━━━ Information ━━━

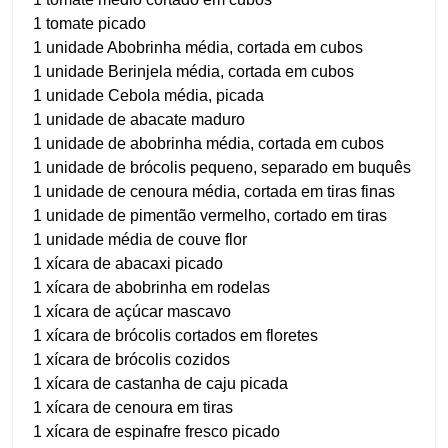
1 tomate picado
1 unidade Abobrinha média, cortada em cubos
1 unidade Berinjela média, cortada em cubos
1 unidade Cebola média, picada
1 unidade de abacate maduro
1 unidade de abobrinha média, cortada em cubos
1 unidade de brócolis pequeno, separado em buquês
1 unidade de cenoura média, cortada em tiras finas
1 unidade de pimentão vermelho, cortado em tiras
1 unidade média de couve flor
1 xícara de abacaxi picado
1 xícara de abobrinha em rodelas
1 xícara de açúcar mascavo
1 xícara de brócolis cortados em floretes
1 xícara de brócolis cozidos
1 xícara de castanha de caju picada
1 xícara de cenoura em tiras
1 xícara de espinafre fresco picado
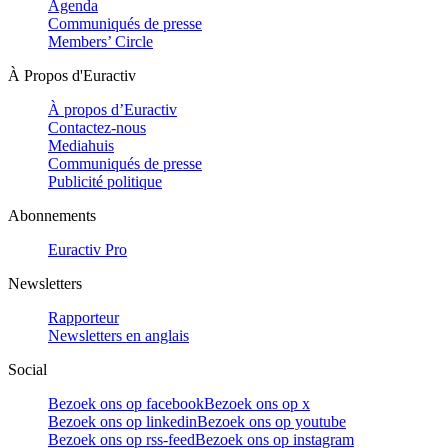
Agenda
Communiqués de presse
Members’ Circle
À Propos d'Euractiv
À propos d’Euractiv
Contactez-nous
Mediahuis
Communiqués de presse
Publicité politique
Abonnements
Euractiv Pro
Newsletters
Rapporteur
Newsletters en anglais
Social
Bezoek ons op facebook
Bezoek ons op x
Bezoek ons op linkedin
Bezoek ons op youtube
Bezoek ons op rss-feed
Bezoek ons op instagram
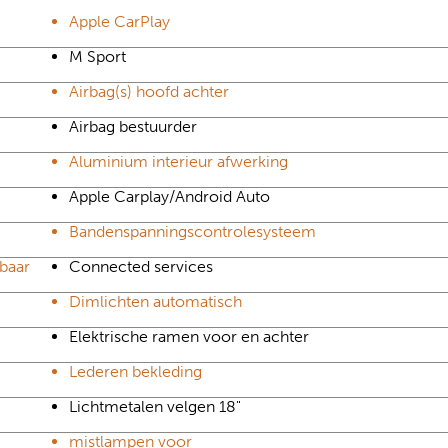
Apple CarPlay
M Sport
Airbag(s) hoofd achter
Airbag bestuurder
Aluminium interieur afwerking
Apple Carplay/Android Auto
Bandenspanningscontrolesysteem
mbaar
Connected services
Dimlichten automatisch
Elektrische ramen voor en achter
Lederen bekleding
Lichtmetalen velgen 18"
mistlampen voor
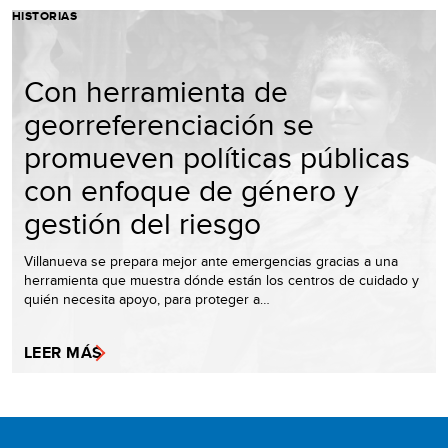
HISTORIAS
Con herramienta de
georreferenciación se
promueven políticas públicas
con enfoque de género y
gestión del riesgo
Villanueva se prepara mejor ante emergencias gracias a una
herramienta que muestra dónde están los centros de cuidado y
quién necesita apoyo, para proteger a…
LEER MÁS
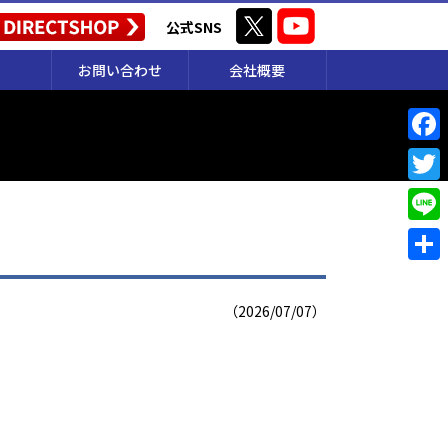
公式SNS
お問い合わせ
会社概要
F
a
T
c
w
L
e
i
i
共
b
t
n
有
（2026/07/07）
o
t
e
o
e
k
r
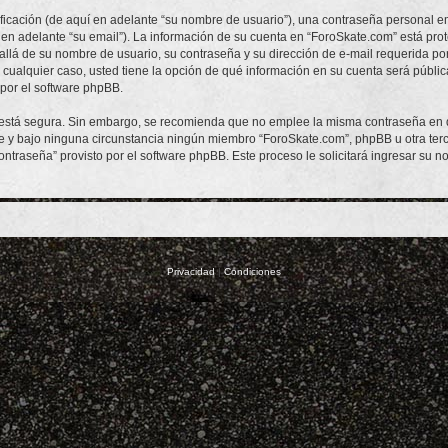
cación (de aquí en adelante “su nombre de usuario”), una contraseña personal emp
 en adelante “su email”). La información de su cuenta en “ForoSkate.com” está prot
allá de su nombre de usuario, su contraseña y su dirección de e-mail requerida po
En cualquier caso, usted tiene la opción de qué información en su cuenta será públ
por el software phpBB.
to está segura. Sin embargo, se recomienda que no emplee la misma contraseña en 
y bajo ninguna circunstancia ningún miembro “ForoSkate.com”, phpBB u otra terce
contraseña” provisto por el software phpBB. Este proceso le solicitará ingresar su
Privacidad
|
Condiciones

━━━

Update the text of all the entries by changing "Bezoek ons op" to "Volg ons op" wherever it occurs, keeping everything else the same. Leave the pictures out of your answer.

• Exercise response:
1 tomate picado
1 unidade Abobrinha média, cortada em cubos
1 unidade Berinjela média, cortada em cubos
1 unidade Cebola média, picada
1 unidade de abacate maduro
1 unidade de abobrinha média, cortada em cubos
1 unidade de brócolis pequeno, separado em buquês
1 unidade de cenoura média, cortada em tiras finas
1 unidade de pimentão vermelho, cortado em tiras
1 unidade média de couve flor
1 xícara de abacaxi picado
1 xícara de abobrinha em rodelas
1 xícara de açúcar mascavo
1 xícara de brócolis cortados em floretes
1 xícara de brócolis cozidos
1 xícara de castanha de caju picada
1 xícara de cenoura em tiras
1 xícara de espinafre fresco picado
Agenda
Communiqués de presse
Members’ Circle
À Propos d'Euractiv
À propos d’Euractiv
Contactez-nous
Mediahuis
Communiqués de presse
Publicité politique
Abonnements
Euractiv Pro
Newsletters
Rapporteur
Newsletters en anglais
Social
Volg ons op facebook
Volg ons op x
Volg ons op linkedin
Volg ons op youtube
Volg ons op rss-feed
Volg ons op instagram
Apple CarPlay
M Sport
Airbag(s) hoofd achter
Airbag bestuurder
Aluminium interieur afwerking
Apple Carplay/Android Auto
Bandenspanningscontrolesysteem
mbaar
Connected services
Dimlichten automatisch
Elektrische ramen voor en achter
Lederen bekleding
Lichtmetalen velgen 18"
mistlampen voor
HISTORIAS
Con herramienta de
georreferenciación se
promueven políticas públicas
con enfoque de género y
gestión del riesgo
Villanueva se prepara mejor ante emergencias gracias a una
herramienta que muestra dónde están los centros de cuidado y
quién necesita apoyo, para proteger a…
LEER MÁS
公式SNS
お問い合わせ
会社概要
F
a
T
c
w
L
e
i
i
共
b
t
n
有
（2026/07/07）
o
t
e
o
e
k
r
cación (de aquí en adelante “su nombre de usuario”), una contraseña personal emp
 en adelante “su email”). La información de su cuenta en “ForoSkate.com” está prot
allá de su nombre de usuario, su contraseña y su dirección de e-mail requerida po
En cualquier caso, usted tiene la opción de qué información en su cuenta será públ
por el software phpBB.
to está segura. Sin embargo, se recomienda que no emplee la misma contraseña en 
y bajo ninguna circunstancia ningún miembro “ForoSkate.com”, phpBB u otra terce
contraseña” provisto por el software phpBB. Este proceso le solicitará ingresar su
Privacidad
|
Condiciones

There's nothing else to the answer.